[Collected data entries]
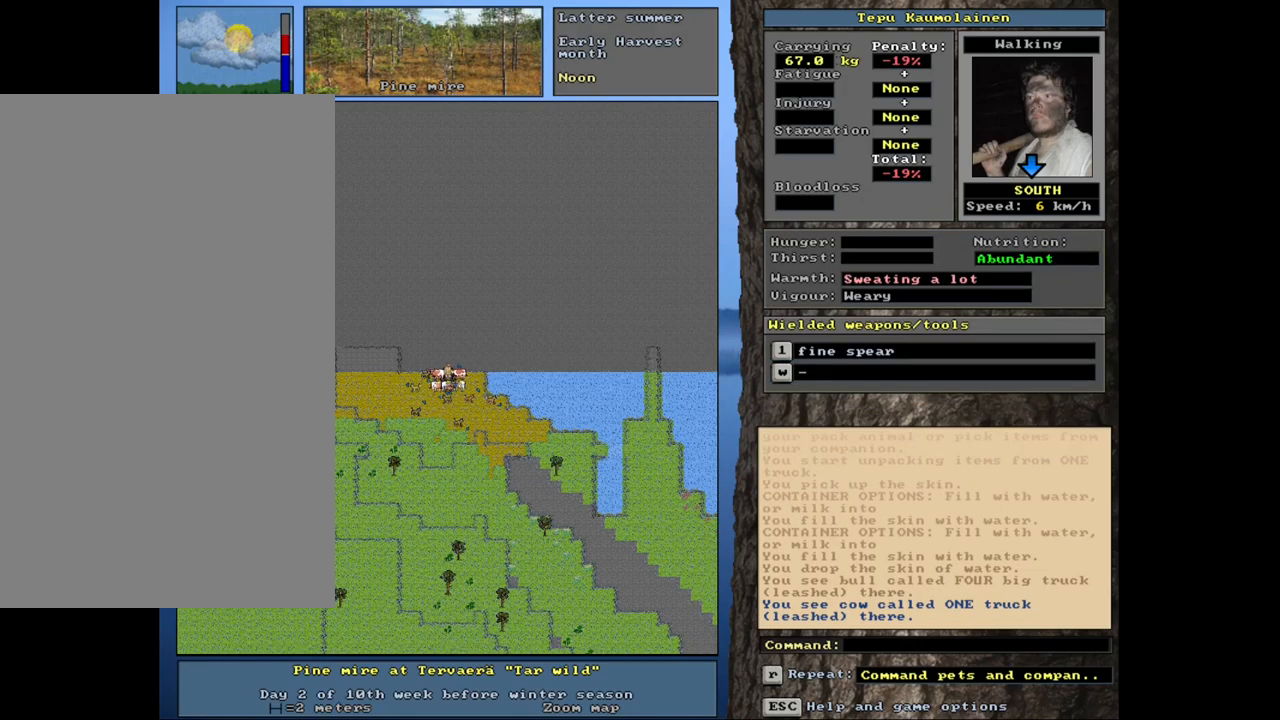
{"keys": [], "mouse": [], "events": [[217, "p", "down"], [317, "p", "up"]]}
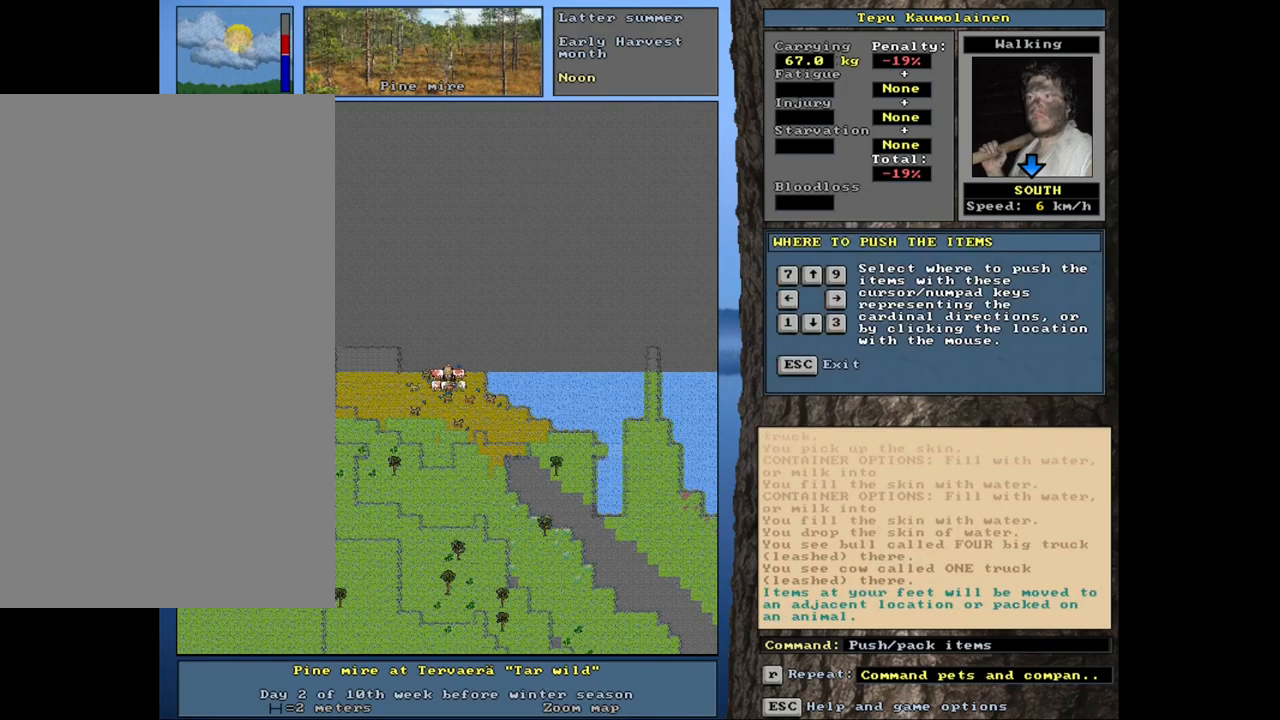
{"keys": [], "mouse": [], "events": [[233, "right", "down"], [333, "right", "up"]]}
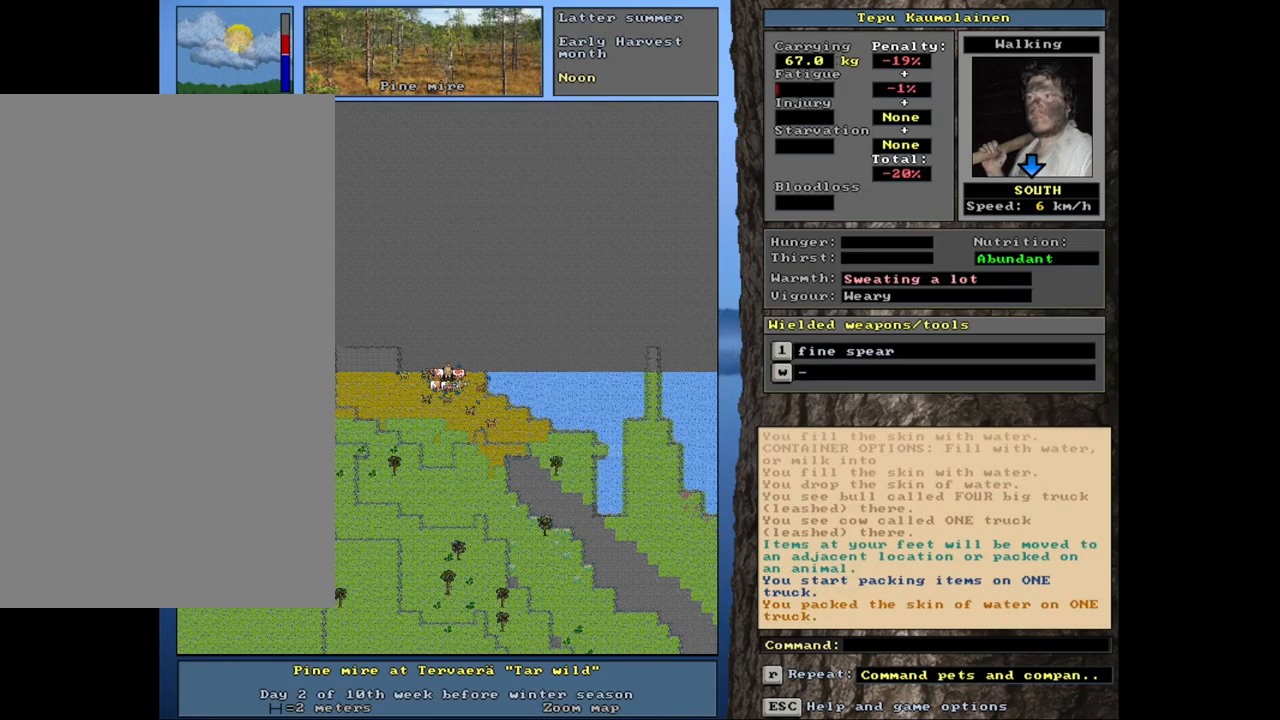
{"keys": [], "mouse": [], "events": []}
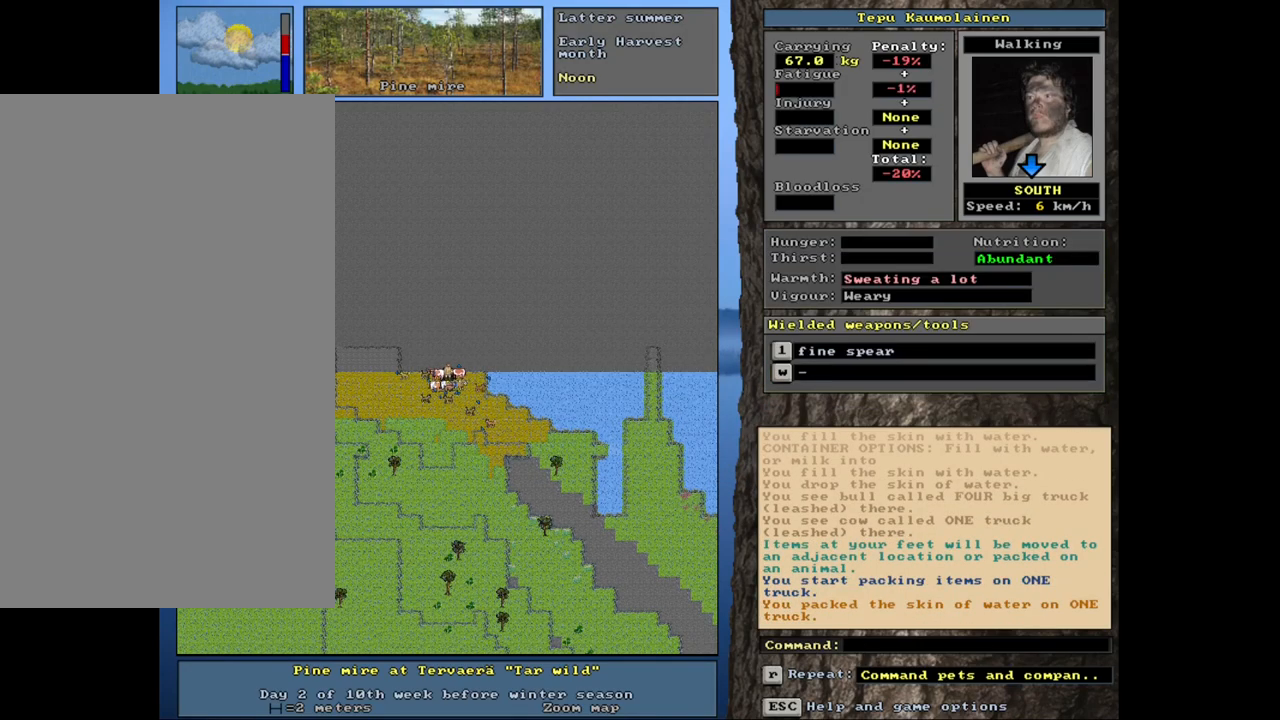
{"keys": [], "mouse": [], "events": []}
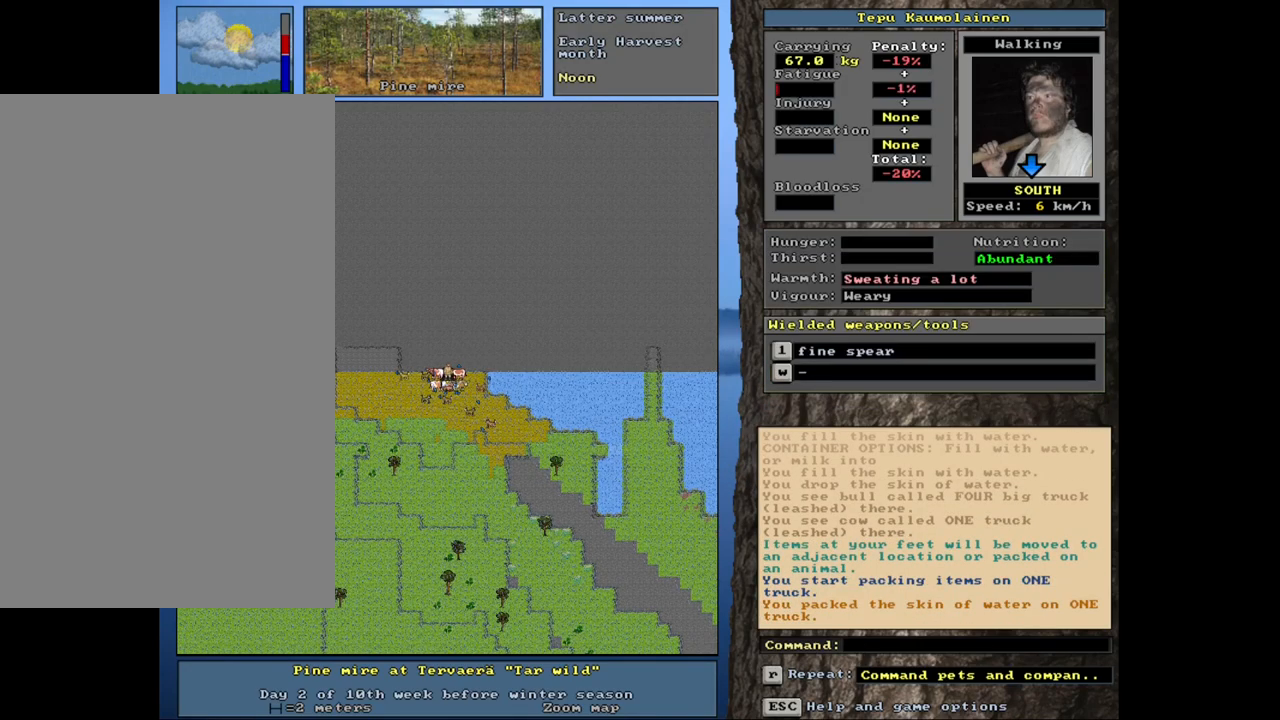
{"keys": [], "mouse": [], "events": []}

_PROMPT:_
In the lines above, find the word "down" and copy each line that contains it.

_EXERCISE RESPONSE:_
{"keys": [], "mouse": [], "events": [[217, "p", "down"], [317, "p", "up"]]}
{"keys": [], "mouse": [], "events": [[233, "right", "down"], [333, "right", "up"]]}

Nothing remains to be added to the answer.